[Data visualization images]

_ _ _

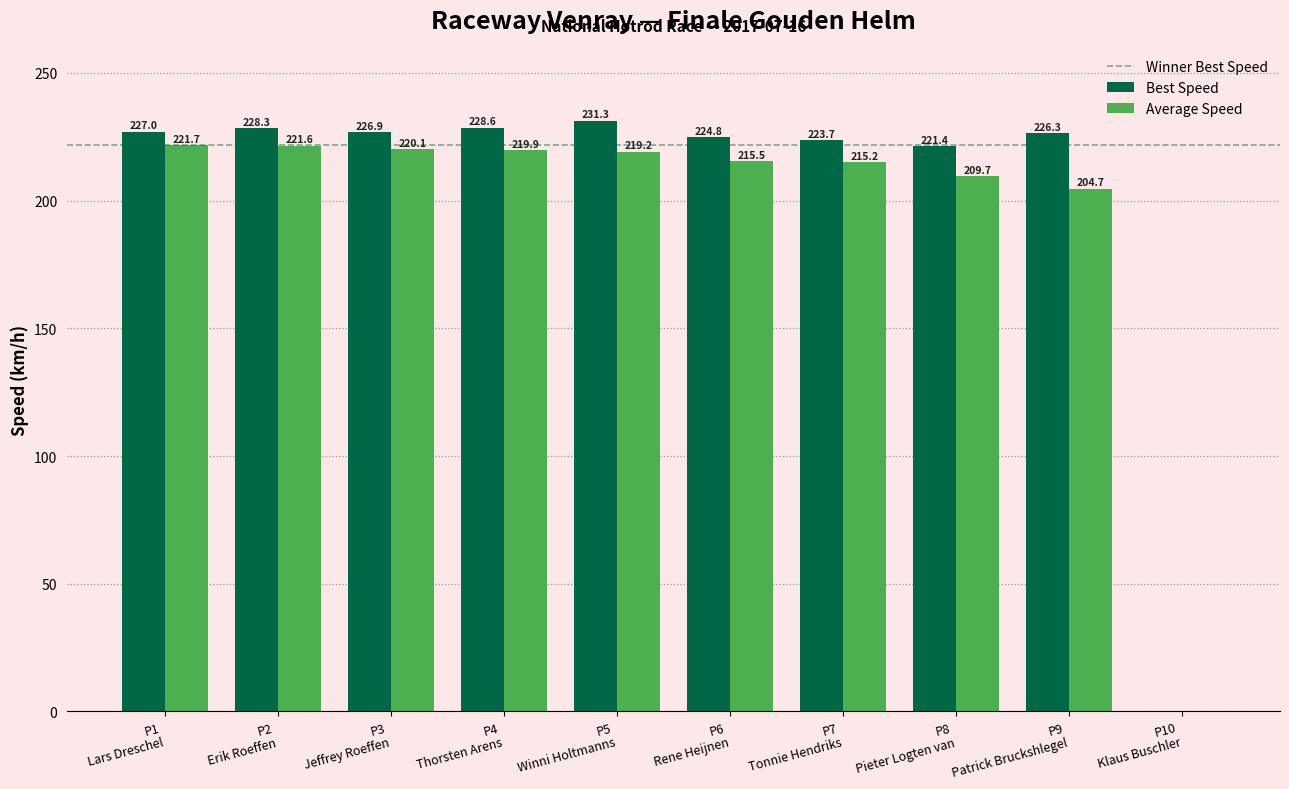

What is the greatest value displayed?

231.3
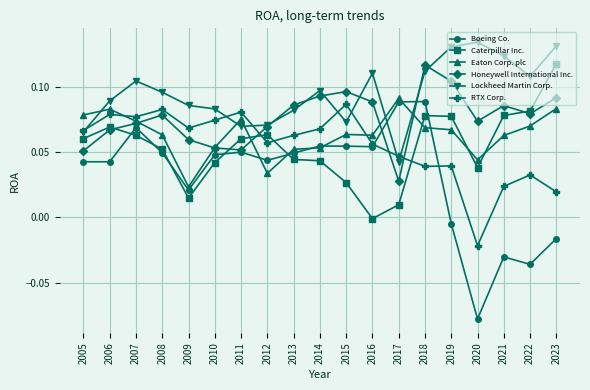

Does the chart have visible grid lines?

Yes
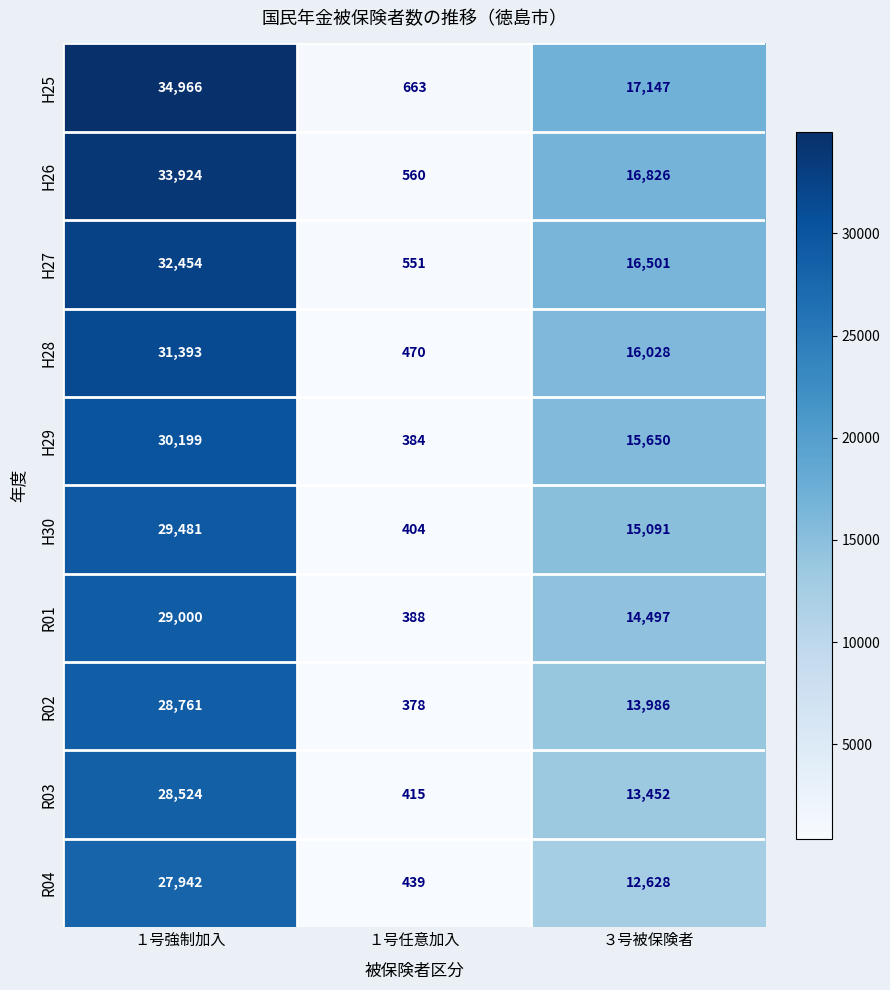

Reading left to right, what are all the values shown in this chart?

H25: １号強制加入=34966	１号任意加入=663	３号被保険者=17147
H26: １号強制加入=33924	１号任意加入=560	３号被保険者=16826
H27: １号強制加入=32454	１号任意加入=551	３号被保険者=16501
H28: １号強制加入=31393	１号任意加入=470	３号被保険者=16028
H29: １号強制加入=30199	１号任意加入=384	３号被保険者=15650
H30: １号強制加入=29481	１号任意加入=404	３号被保険者=15091
R01: １号強制加入=29000	１号任意加入=388	３号被保険者=14497
R02: １号強制加入=28761	１号任意加入=378	３号被保険者=13986
R03: １号強制加入=28524	１号任意加入=415	３号被保険者=13452
R04: １号強制加入=27942	１号任意加入=439	３号被保険者=12628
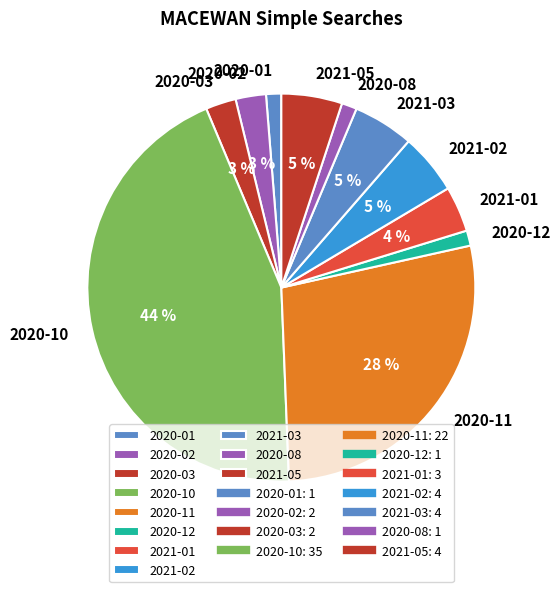

Between 2020-12 and 2021-02, which is larger?

2021-02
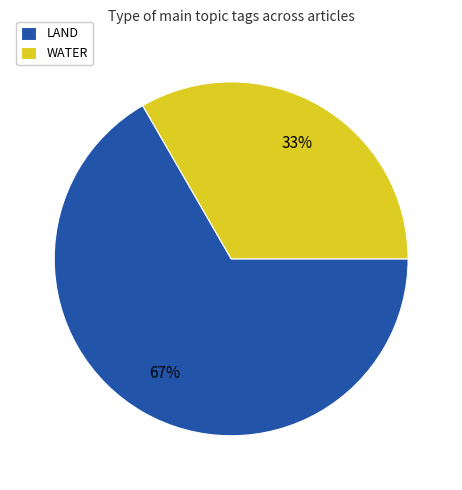

Which slice is the largest?

LAND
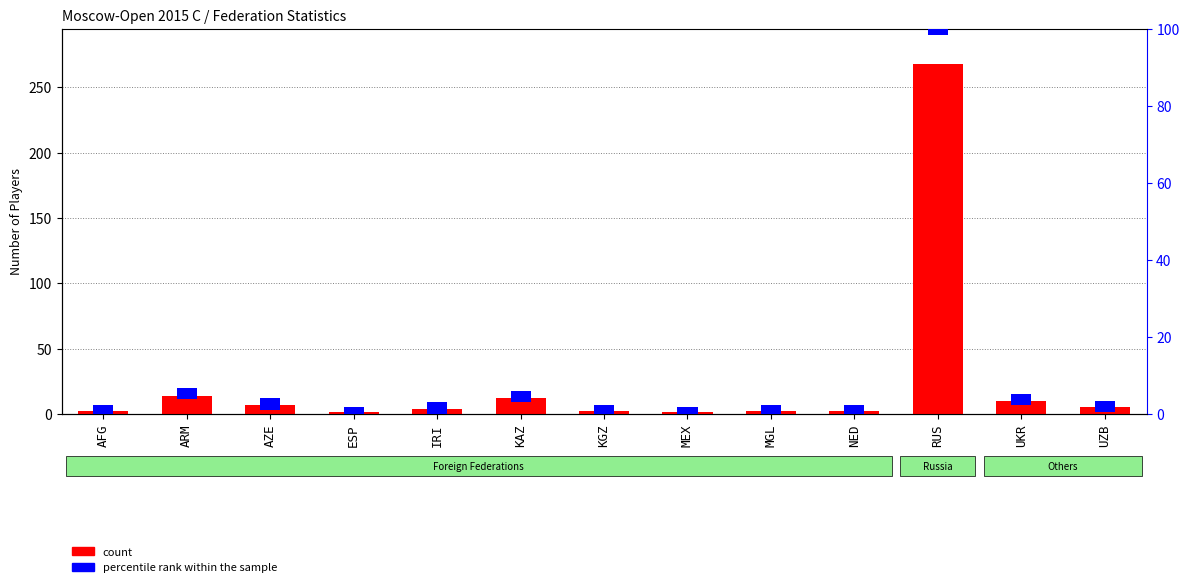

The percentile rank within the sample series shows 3 at KGZ. True or false?

True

_ _ _

#### Instructions to follow:
Could you extract every line of text from the listing above verbatim, leaving out the pictures?

#### Solution below:
What is the greatest value displayed?

231.3

Does the chart have visible grid lines?

Yes

Reading left to right, what are all the values shown in this chart?

H25: １号強制加入=34966	１号任意加入=663	３号被保険者=17147
H26: １号強制加入=33924	１号任意加入=560	３号被保険者=16826
H27: １号強制加入=32454	１号任意加入=551	３号被保険者=16501
H28: １号強制加入=31393	１号任意加入=470	３号被保険者=16028
H29: １号強制加入=30199	１号任意加入=384	３号被保険者=15650
H30: １号強制加入=29481	１号任意加入=404	３号被保険者=15091
R01: １号強制加入=29000	１号任意加入=388	３号被保険者=14497
R02: １号強制加入=28761	１号任意加入=378	３号被保険者=13986
R03: １号強制加入=28524	１号任意加入=415	３号被保険者=13452
R04: １号強制加入=27942	１号任意加入=439	３号被保険者=12628

Between 2020-12 and 2021-02, which is larger?

2021-02

Which slice is the largest?

LAND

The percentile rank within the sample series shows 3 at KGZ. True or false?

True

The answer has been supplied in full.